La noche del 30 de julio de 1994, la apacible población de Orphea asiste a la apertura del festival de teatro. Pero el alcalde se retrasa... Mientras, un hombre recorre las calles buscando a su mujer, hasta hallar su cadáver ante la casa del alcalde. Dentro, toda la familia ha sido asesinada. Dos jóvenes policías de Nueva York resuelven el caso. Pero veinte años más tarde, una periodista asegura que se equivocaron de asesino y días después, desaparece. Un thriller que atrapa.



El amor y la guerra, en una novela de sólida factura

Enterrados, de Miguel Vitagliano. Edhasa, 296 páginas, $495.

Enterrado e inmovilizado entre las piedras, cercado por el frío, el polvo y la oscuridad, un hombre acepta su destino. Se entrega entonces a la deriva del pensamiento y la memoria, y llega a la Guerra del Paraguay, una nación reducida a escombros. Y allí, donde en buena medida se decidió el destino de aquella América del Sur, un amor tempestuoso: el de Elisa Lynch y Solano López. Con maestría narrativa, Miguel Vitagliano narra la vida entera de esa mujer valerosa e irreverente.
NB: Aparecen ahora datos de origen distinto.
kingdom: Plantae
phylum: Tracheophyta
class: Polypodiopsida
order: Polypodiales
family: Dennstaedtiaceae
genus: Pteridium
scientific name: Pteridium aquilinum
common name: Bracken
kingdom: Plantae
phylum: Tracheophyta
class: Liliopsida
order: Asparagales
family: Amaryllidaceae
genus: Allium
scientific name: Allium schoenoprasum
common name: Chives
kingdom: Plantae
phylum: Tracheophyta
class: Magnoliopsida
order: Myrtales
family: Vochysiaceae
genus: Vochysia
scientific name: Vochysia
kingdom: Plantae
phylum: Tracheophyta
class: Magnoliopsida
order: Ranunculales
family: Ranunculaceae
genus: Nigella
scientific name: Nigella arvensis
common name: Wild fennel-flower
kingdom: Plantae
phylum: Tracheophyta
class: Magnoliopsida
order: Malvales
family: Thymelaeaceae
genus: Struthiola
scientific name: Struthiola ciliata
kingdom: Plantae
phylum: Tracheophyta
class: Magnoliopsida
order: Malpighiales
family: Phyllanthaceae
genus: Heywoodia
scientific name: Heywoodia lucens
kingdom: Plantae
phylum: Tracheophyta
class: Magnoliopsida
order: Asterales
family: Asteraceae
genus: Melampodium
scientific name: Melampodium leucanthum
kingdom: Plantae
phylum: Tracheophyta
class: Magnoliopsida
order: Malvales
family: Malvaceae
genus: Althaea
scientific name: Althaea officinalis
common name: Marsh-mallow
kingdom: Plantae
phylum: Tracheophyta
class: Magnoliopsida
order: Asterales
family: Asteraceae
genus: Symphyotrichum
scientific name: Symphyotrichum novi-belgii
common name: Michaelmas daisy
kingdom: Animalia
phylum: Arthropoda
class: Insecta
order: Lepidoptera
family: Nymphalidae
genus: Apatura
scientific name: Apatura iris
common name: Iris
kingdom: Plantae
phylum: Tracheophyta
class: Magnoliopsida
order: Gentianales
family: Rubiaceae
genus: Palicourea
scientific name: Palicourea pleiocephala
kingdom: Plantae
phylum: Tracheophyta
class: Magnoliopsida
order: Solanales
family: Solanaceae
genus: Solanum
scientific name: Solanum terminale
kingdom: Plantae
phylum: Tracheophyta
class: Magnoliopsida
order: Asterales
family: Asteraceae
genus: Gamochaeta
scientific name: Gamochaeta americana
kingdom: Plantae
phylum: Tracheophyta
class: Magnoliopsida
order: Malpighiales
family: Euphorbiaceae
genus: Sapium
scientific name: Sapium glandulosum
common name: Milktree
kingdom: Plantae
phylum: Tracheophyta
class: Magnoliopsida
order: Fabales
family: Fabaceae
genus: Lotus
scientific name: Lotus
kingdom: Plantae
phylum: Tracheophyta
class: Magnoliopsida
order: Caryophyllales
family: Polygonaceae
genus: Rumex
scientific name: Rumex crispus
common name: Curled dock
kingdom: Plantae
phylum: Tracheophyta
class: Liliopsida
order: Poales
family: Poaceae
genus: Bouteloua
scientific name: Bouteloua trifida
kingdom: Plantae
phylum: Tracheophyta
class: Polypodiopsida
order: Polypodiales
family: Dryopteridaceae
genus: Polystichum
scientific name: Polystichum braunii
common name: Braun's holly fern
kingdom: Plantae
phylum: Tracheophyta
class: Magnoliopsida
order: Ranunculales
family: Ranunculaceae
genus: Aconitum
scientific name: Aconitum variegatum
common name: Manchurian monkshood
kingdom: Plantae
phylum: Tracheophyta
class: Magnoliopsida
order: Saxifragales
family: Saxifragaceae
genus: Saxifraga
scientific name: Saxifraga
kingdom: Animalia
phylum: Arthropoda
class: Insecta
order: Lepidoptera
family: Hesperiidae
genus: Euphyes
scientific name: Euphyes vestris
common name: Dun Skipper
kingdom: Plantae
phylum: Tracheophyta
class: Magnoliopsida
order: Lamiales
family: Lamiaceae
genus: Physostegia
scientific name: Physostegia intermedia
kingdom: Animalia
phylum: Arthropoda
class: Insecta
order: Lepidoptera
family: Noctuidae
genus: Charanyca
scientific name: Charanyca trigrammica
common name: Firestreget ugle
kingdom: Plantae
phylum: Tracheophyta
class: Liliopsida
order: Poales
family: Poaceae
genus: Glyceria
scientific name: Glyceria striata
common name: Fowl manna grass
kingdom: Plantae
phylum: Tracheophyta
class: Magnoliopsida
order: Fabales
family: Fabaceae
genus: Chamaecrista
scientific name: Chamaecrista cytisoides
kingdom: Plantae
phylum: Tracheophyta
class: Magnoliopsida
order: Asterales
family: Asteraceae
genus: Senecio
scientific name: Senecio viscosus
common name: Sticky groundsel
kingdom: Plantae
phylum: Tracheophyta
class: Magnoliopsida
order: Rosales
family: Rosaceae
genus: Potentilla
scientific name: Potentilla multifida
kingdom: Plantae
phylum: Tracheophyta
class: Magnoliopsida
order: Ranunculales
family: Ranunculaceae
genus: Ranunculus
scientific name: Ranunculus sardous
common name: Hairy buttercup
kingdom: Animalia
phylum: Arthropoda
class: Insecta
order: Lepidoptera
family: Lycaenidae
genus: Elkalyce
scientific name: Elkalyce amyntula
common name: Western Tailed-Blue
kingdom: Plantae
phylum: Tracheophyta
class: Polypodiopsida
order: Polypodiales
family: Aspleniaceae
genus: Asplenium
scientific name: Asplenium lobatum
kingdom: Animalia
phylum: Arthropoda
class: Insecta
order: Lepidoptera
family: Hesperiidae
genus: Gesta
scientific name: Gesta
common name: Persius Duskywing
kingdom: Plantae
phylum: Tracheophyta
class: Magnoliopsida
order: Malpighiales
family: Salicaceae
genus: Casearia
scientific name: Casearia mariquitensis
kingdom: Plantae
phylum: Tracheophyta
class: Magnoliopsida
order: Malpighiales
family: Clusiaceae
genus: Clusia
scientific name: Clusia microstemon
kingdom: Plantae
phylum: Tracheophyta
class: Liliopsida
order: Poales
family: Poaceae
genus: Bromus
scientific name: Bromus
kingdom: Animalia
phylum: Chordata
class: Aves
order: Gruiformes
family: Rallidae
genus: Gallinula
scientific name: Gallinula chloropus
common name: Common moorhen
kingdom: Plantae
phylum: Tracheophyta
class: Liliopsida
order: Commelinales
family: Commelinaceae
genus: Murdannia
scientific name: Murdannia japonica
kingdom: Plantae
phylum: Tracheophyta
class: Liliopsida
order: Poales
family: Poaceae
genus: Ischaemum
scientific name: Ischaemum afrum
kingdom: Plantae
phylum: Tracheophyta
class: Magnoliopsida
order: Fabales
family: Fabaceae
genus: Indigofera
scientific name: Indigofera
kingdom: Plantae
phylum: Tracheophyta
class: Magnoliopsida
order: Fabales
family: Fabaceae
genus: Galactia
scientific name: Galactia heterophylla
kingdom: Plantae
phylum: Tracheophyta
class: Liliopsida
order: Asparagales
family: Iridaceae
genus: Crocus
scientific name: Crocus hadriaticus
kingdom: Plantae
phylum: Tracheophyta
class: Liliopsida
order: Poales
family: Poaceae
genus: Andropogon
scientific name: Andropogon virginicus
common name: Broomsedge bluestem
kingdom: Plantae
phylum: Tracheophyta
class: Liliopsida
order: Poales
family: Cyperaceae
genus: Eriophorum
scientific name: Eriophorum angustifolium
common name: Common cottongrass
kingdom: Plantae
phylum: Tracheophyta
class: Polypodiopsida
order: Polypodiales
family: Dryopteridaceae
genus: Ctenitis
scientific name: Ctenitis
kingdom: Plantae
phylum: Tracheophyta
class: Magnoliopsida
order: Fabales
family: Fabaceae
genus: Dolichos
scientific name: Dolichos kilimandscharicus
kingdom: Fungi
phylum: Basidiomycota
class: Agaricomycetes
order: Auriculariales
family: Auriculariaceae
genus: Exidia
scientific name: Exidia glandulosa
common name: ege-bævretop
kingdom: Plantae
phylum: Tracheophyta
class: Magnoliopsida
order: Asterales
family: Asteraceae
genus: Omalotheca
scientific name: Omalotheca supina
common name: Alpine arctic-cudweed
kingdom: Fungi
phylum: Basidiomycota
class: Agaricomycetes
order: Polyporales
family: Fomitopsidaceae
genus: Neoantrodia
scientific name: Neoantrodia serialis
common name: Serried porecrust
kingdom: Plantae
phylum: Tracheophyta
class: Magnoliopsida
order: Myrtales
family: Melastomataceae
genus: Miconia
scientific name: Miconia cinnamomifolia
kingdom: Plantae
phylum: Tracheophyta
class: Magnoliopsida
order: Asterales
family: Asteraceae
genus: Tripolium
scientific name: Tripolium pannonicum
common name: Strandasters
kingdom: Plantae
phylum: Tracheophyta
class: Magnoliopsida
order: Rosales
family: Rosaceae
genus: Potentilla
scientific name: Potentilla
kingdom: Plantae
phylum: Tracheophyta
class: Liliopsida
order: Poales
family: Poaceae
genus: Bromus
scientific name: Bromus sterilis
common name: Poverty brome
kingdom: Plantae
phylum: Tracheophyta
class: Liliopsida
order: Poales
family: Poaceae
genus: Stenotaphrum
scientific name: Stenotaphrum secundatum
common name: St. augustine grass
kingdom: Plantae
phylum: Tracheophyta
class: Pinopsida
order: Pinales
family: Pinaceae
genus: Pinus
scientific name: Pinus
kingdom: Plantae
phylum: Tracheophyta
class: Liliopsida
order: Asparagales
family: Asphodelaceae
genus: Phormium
Cuando la calma anuncia la mayor de las tormentas

La voz ausente, de Gabriel Rolón, Planeta, 544 páginas, $699.

Las cosas no son como parecen, y cuanto más cerca aparenta estar el mundo de la calma, mayor suele ser la tormenta que se gesta. Un rayo acaba en segundos con la ensoñación de Pablo Rouviot después de disfrutar de un concierto de violín de una de sus pacientes: su mejor amigo fue hallado al borde de la muerte en su consultorio con un tiro en la cabeza. Todo indica un intento de suicidio. Pero Pablo siente que la verdad es otra. Rolón tiene oficio y la trama de esta novela es sólida.



La tecnología y su costado más escalofriante

Kentukis, de Samanta Schweblin, Random House, 224 páginas, $529.

¿Qué sucedería si personas de cualquier lugar del planeta pudieran meterse en la vida de otras? ¿A través de qué dispositivo lo harían? Ya se registran miles de casos y se propaga a todo el mundo. No son fantasmas. Son ciudadanos reales, y una persona que vive en Berlín no debería poder pasearse por el living de otra en Sydney; ni alguien de Bangkok, desayunar junto a tus hijos en tu departamento de Buenos Aires. Los personajes de esta novela encarnan el costado más oscuro de la tecnología.